Selama pemerintahan Megawati, sistem ekonomi dan keuangan syari’ah sangat kurang mendapat tempat yang memungkinkannya untuk berkembang. Ekonomi Islam tidak menjadi perhatiannya. Ketika Masyarakat Ekonomi Syari’ah meminta Presiden Megawati untuk mencanangkan gerakan ekonomi syari’ah Nasional, beliau melalui timnya tidak bersedia melakukannya Padahal sistem ini mempunyai banyak keunggulan untuk diterapkan, Ekonomi Islam bagaikaan pohon tumbuhan yang bagus dan potensial, tapi dibiarkan saja, tidak dipupuk dan disiram. Akibatnya, pertumbuhannya sangat lambat, karena kurang mendapat dukungan penuh dari pemerintah dan pihak-pihak yang berkompeten, seperti Menteri Keuangan dan Menteri yang terkait..

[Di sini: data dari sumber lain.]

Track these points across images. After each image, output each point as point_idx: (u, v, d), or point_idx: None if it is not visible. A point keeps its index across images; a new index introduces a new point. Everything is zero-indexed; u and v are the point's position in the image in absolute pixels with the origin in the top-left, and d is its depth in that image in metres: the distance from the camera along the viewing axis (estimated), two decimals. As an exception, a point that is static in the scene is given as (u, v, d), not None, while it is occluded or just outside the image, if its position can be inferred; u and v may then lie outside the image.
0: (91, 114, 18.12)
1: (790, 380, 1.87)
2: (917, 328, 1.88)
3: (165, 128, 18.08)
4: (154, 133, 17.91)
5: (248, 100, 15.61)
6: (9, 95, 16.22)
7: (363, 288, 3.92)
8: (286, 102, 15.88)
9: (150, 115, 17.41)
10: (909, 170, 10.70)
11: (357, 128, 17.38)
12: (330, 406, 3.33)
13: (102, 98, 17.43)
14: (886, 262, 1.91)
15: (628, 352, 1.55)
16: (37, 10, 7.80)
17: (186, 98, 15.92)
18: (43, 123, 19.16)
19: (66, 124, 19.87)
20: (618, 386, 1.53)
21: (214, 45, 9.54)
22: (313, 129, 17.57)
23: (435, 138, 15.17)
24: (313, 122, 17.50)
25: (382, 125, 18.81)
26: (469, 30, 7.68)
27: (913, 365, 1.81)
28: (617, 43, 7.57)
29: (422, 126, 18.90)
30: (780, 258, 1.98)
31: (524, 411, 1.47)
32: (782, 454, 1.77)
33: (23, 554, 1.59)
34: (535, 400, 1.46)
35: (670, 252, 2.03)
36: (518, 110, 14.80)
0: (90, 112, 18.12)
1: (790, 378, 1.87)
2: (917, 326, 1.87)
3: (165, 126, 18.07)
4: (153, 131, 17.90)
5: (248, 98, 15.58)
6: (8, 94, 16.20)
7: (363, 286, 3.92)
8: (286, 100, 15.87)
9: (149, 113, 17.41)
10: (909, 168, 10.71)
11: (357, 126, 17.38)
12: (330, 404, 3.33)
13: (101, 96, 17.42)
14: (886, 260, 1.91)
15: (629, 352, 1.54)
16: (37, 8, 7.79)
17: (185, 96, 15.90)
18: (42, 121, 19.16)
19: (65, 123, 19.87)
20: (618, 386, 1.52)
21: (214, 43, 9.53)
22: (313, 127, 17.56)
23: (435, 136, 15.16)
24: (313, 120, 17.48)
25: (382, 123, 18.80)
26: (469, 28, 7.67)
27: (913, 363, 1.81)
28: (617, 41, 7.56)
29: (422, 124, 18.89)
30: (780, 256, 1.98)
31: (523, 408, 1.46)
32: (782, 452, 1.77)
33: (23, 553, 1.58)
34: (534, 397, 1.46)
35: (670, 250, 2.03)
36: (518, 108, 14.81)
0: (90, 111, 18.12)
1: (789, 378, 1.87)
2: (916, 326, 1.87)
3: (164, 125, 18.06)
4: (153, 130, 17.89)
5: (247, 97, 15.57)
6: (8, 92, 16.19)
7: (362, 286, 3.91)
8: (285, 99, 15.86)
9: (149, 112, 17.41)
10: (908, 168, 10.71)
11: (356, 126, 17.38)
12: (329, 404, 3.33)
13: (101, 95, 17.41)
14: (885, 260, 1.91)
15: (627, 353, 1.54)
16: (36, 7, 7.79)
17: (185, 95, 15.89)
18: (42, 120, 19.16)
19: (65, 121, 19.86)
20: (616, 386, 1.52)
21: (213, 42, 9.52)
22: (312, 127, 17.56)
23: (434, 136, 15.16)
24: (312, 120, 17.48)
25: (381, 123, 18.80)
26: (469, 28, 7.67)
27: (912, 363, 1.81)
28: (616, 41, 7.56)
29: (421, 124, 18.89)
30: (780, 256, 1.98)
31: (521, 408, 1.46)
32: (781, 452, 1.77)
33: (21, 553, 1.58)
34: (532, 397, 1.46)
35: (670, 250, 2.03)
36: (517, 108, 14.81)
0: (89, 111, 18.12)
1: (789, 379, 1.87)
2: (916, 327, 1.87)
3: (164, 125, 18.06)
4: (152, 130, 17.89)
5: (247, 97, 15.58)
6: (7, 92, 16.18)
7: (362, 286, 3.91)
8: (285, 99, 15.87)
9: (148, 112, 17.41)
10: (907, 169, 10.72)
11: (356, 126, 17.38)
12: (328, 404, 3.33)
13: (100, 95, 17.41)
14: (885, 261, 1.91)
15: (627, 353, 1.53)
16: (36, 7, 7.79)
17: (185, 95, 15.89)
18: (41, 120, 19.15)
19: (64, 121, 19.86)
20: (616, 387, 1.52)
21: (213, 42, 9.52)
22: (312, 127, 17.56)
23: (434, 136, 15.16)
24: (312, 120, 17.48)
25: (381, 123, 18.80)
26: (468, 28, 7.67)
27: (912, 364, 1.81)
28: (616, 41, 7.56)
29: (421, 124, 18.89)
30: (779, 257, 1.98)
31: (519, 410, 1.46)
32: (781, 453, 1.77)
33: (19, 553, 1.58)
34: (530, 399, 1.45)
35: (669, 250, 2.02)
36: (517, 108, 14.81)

Keberhasilan Malaysia mengembangkan ekonomi Islam secara signifikan dan menjadi teladan dunia internasional, adalah disebabkan karena kebijakan Mahathir yang secara serius mengembangkan ekonomi Islam. Mereka tampil sebagai pelopor kebangkitan ekonomi Islam, dengan kebijakan yang sungguh-sungguh membangun kekuatan ekonomi berdasarkan prinsip syari’ah. Indonesia yang jauh lebih dulu merdeka dan menentukan nasibnya sendiri, kini tertinggal jauh dari Malaysia.
Kebijakan-kebijakan Mahathir dan juga Anwar Ibrahim ketika itu dengan sistem syuri’ah, telah mampu mengangkat ekonomi Malaysia setara dengan Singapura. Tanpa kebijakan mereka, tentu tidak mungkin ekonomi Islam terangkat seperti sekarang, tanpa kebijakan mereka tidak mungkin terjadi perubahan pendapatan masyarakat Islam secara signifikan. Mereka bukan saja berhasil membangun perbankan, asuransi, pasar modal, tabungan haji dan lembaga keuagan lainnya secara sistem syari’ah, tetapi juga telah mampu membangun peradaban ekonomi baik mikro maupun makro dengan didasari prinsip nilai-nilai Islami.
Aplikasi ekonomi Islam bukanlah untuk kepentingan ummat Islam saja. Penilaian sektarianisme bagi penerapan ekonomi Islam seperti itu sangat keliru, sebab ekonomi Islam yang konsen pada penegakan prinsip keadilan dan membawa rahmat untuk semua orang tidak diperuntukkan bagi ummat Islam saja, dan karena itu ekonomi Islam bersifat inklusif.
Peluang ummat Islam untuk membumikan ekonomi Islam di Indonesia di masa pemerintahan SBY-Kalla cukup besar. Apalagi duet SBY-Kalla didukung oleh Partai Keadilan Sejahtera yang sangat peduli pada keadilan dan kesejahteraan yang sangat consern mendukung ekonomi syari’ah. Selain itu, salah seorang tokoh yang menjadi tim suskes SBY dan pembela SBY adalah Ketua Dewan Ekonomi Syari’ah Nasional, yaitu K.H.Ma’ruf Amin, seorang yang paling komit pada ekonomi syari’ah. Seandainya bangsa Indonesia khususnya ummat Islam tidak mampu menggunakan peluang itu, tentu ummat ini akan kehilangan kesempatan untuk berjuang melalui salah satu mekanisme, yaitu lembaga formal kenegaraan.
Untuk membumikan ekonomi syari’ah itu, kita berharap kepada pemerintahan SBY-Kalla agar keanggotaan Dewan Ekonomi Nasional (DEN) yang akan dibentuk SBY, ada yang memiliki komitmen pada pengembangan ekonomi syari’ah, sebab praktek perekonomian di Indonesia, terutama yang berkaitan dengan lembaga keuangan sudah mengadopsi dual system, yakni konvensional dan sistem ekonomi syari’ah. Pemerintah harus melihat ekonomi syari’ah dalam konteks penyelamatan ekonomi Nasional. Dengan adanya wakil ekonomi syari’ah di DEN, maka sosialisasi perbankan syari’ah ekonomi syari’ah akan semakin baik (Ditulis tahun 2004, ketika SBY terpilih pertama kalinya sbg Presiden RI).